Bisnis yang dijalankan ini menurutnya sangat bergantung pada komitmen para pemimpin di daerah untuk merencanakan pembangunan di daerahnya masing-masing. Perusahaan yang ia dirikan sudah mengalami pasang surut ini di tiga era kepemimpinan, mulai tahun 2017, 2020, dan kini 2024. “Jadi pilihlah pemimpin yang bisa ramah lingkungan dan ramah sosial,” katanya.

Gita mengatakan bahwa rasa cinta dan ‘marah’ menjadi modal penting untuk bisa terus bangkit dan berbuat lebih baik. Hal ini akan membuat para pebisnis bisa bertahan dan terus mengembangkan bisnisnya meski iklim usaha sedang tidak mendukung target yang ditetapkan.

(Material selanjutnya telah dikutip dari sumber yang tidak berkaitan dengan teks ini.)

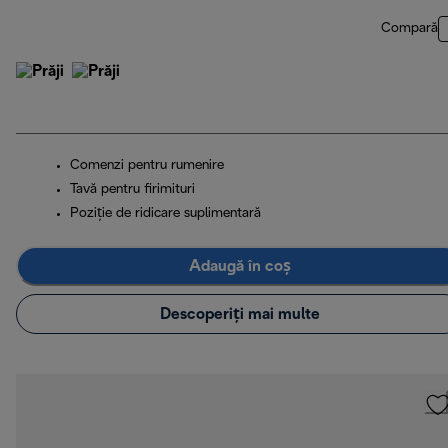
Compară
Comenzi pentru rumenire
Tavă pentru firimituri
Poziţie de ridicare suplimentară
Adaugă în coș
Descoperiți mai multe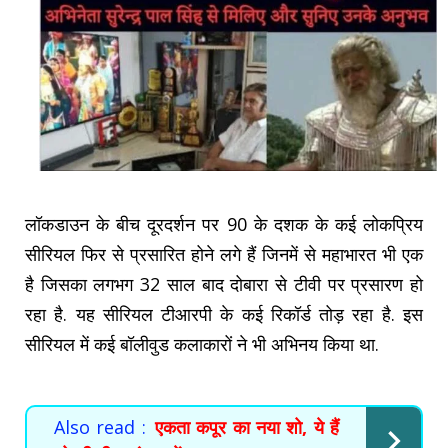
लॉकडाउन के बीच दूरदर्शन पर 90 के दशक के कई लोकप्रिय
सीरियल फिर से प्रसारित होने लगे हैं जिनमें से महाभारत भी एक
है जिसका लगभग 32 साल बाद दोबारा से टीवी पर प्रसारण हो
रहा है. यह सीरियल टीआरपी के कई रिकॉर्ड तोड़ रहा है. इस
सीरियल में कई बॉलीवुड कलाकारों ने भी अभिनय किया था.
Also read :
एकता कपूर का नया शो, ये हैं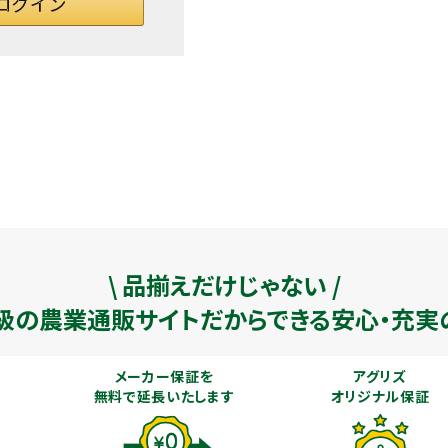
\ 品揃えだけじゃない /
級の農業通販
サイトだからできる安心・充実
メーカー保証を
アグリズ
無料で延長いたします
オリジナル保証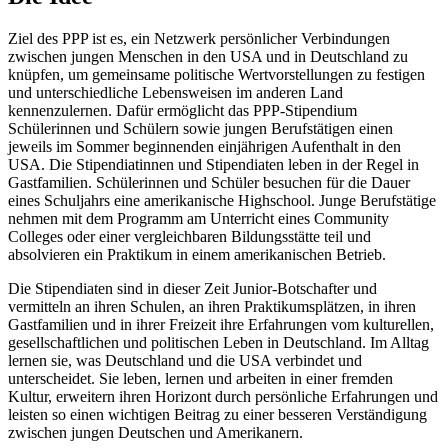
Ziel des PPP ist es, ein Netzwerk persönlicher Verbindungen
zwischen jungen Menschen in den USA und in Deutschland zu
knüpfen, um gemeinsame politische Wertvorstellungen zu festigen
und unterschiedliche Lebensweisen im anderen Land
kennenzulernen. Dafür ermöglicht das PPP-Stipendium
Schülerinnen und Schülern sowie jungen Berufstätigen einen
jeweils im Sommer beginnenden einjährigen Aufenthalt in den
USA. Die Stipendiatinnen und Stipendiaten leben in der Regel in
Gastfamilien. Schülerinnen und Schüler besuchen für die Dauer
eines Schuljahrs eine amerikanische Highschool. Junge Berufstätige
nehmen mit dem Programm am Unterricht eines
Community
Colleges
oder einer vergleichbaren Bildungsstätte teil und
absolvieren ein Praktikum in einem amerikanischen Betrieb.
Die Stipendiaten sind in dieser Zeit Junior-Botschafter und
vermitteln an ihren Schulen, an ihren Praktikumsplätzen, in ihren
Gastfamilien und in ihrer Freizeit ihre Erfahrungen vom kulturellen,
gesellschaftlichen und politischen Leben in Deutschland. Im Alltag
lernen sie, was Deutschland und die USA verbindet und
unterscheidet. Sie leben, lernen und arbeiten in einer fremden
Kultur, erweitern ihren Horizont durch persönliche Erfahrungen und
leisten so einen wichtigen Beitrag zu einer besseren Verständigung
zwischen jungen Deutschen und Amerikanern.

Dengan keyakinannya pada usaha untuk membangun jaringan ekonomi di banyak daerah, Gita menemukan bahwa investasi yang ia tanamkan bukanlah pada pemimpinnya semata, namun juga para birokrat yang bekerja di daerah, sekaligus para pengusaha dan profesional dalam usia produktif. “Mereka inilah yang justru akan menjaga daerah mereka bisa terus maju secara inovatif dan berkelanjutan,” ujarnya.

Kini, usaha Gita yang merupakan seorang aktivis lingkungan, untuk menjembatani industri, pemerintah, dan masyarakat, terkait pembangunan yang ramah lingkungan dan ramah sosial, semakin tersebar luas hingga sembilan Kabupaten utama, di pulau Sumatera, Kalimantan, dan Sulawesi. Selain itu, ada 79 daerah yang sudah berkomitmen ke dalam perencanaan pembangunan jangka panjang yang diinisiasi Membumi.